LIVE REPORTGREEN STAGE7/26 FRI
From protégé to Queen
Janelle Monáe made her debut at this year’s Fuji Rock and in the process probably achieved a few other firsts: for one, she may well be one of the first openly queer woman to play the main stage at the festival, and certainly a act which featured the largest number of black female performers on the Green Stage.
Appearing on a stepped white podium the strains of “Space Odyssey”, Monáe rocked a red white and black PVC jacket and round sunglasses, a get-up that together with robot-esque dance moves was the first in a set that nodded openly to the influence of Michael Jackson.
Meanwhile, opening song “Dirty Computer” signaled that the funk of her earlier career was going to take a backseat to numbers from her acclaimed 2018 album “Dirty Computer”, at least for the first few songs.
The first act was a slick glide through “Dirty Computer” highlights including the eponymous first track and “Crazy, Classic Life” followed by “Screwed”, a number that echoed many a punter’s feeling that they “wanna get screwed at a festival”. Backed by an all female band, it was pop at it’s best: well-polished, yet simple catchy riffs, founded on effortless complexity and some serious musical chops. Monáe herself possesses a powerful and fiery voice that is the perfect instrument with which to launch her call-to-arms through a mix of soaring vocals and rapped lyrics.
Changing outfits for the second act, Monáe sang “Q.U.E.E.N” from a golden throne atop her podium and the show then dove into the Prince-inspired 80s synth and clicks of earlier songs like “Electric Lady”, where Monáe was flanked by her horn section. In one of many nods to collaborator Prince, the act finished with the guitar solo from “Purple Rain”, sending chills across the early evening Green Stage crowd.
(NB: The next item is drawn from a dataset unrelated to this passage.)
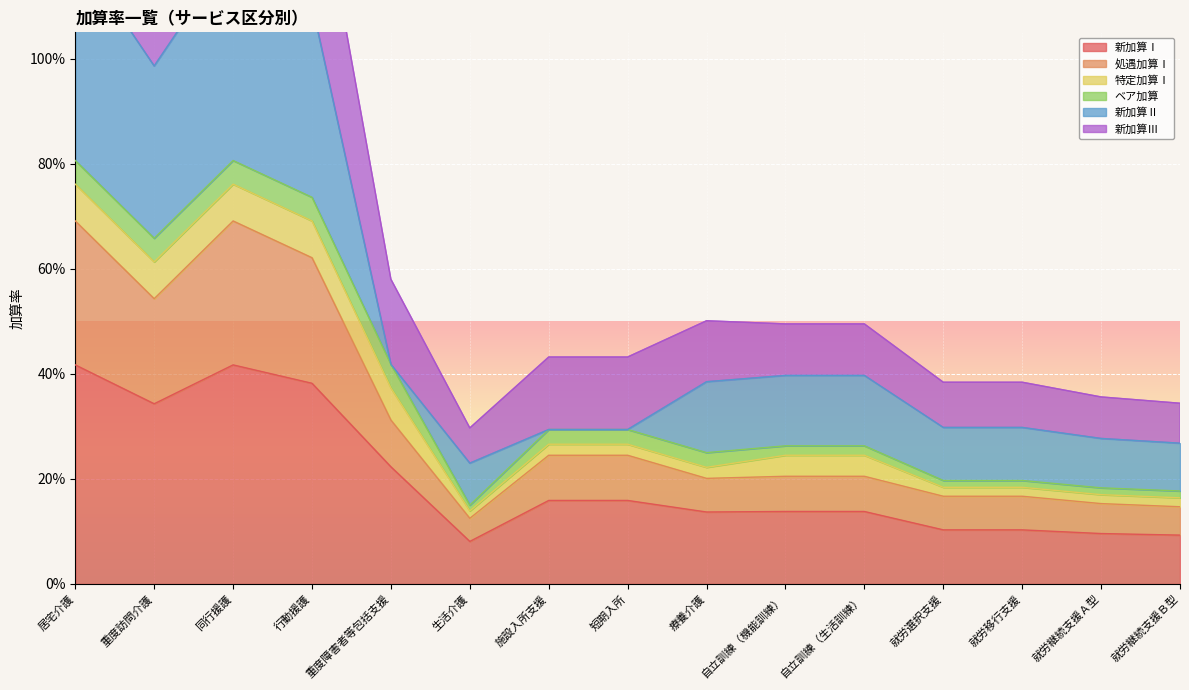

Which category has the lowest value in the 新加算Ⅲ series?

生活介護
The next costume change saw Monáe and her dancers return to the stage wearing the pink pussy trousers from her video for “Pynk”. Given the dim view that Japanese obscenity laws take of female genitalia, one wondered how closely Monáe skirted a slap on the wrist with this move. Perhaps though, things were just astute enough, after all, she wasn’t creating a canoe base on 3D renderings of her vulva. The vibe in this midsection was playful, celebratory and sexy with “Yoga” asking us to reconsider all those vinyasas and tree-poses going on at the Pyramid Garden stage every morning.
Bringing as she does a championing of female empowerment and an agenda that promotes equality in race, gender, sexuality and ability, Monáe’s open celebration of femininity was refreshing and fun, especially in a country which languishes low on international measures of such things.
Ending the set with songs including “Make Me Feel” and “Tightrope” Monáe threw in some final musical references: the guitar riff she played on “Make Me Feel” a thrilling Prince riff, Moonwalking across the stage with her dance troupe and the wind section throwing in some James Brown for good measure. She basked in her finale, pulling out the final notes of “Come Alive” as she struck a pose with her microphone.
Janelle Monáe was a striking addition to the Friday line-up, a performance that was consummate pop entertainment – visually striking, musically spectacular and unlike much else the Green Stage has seen for quite a few years.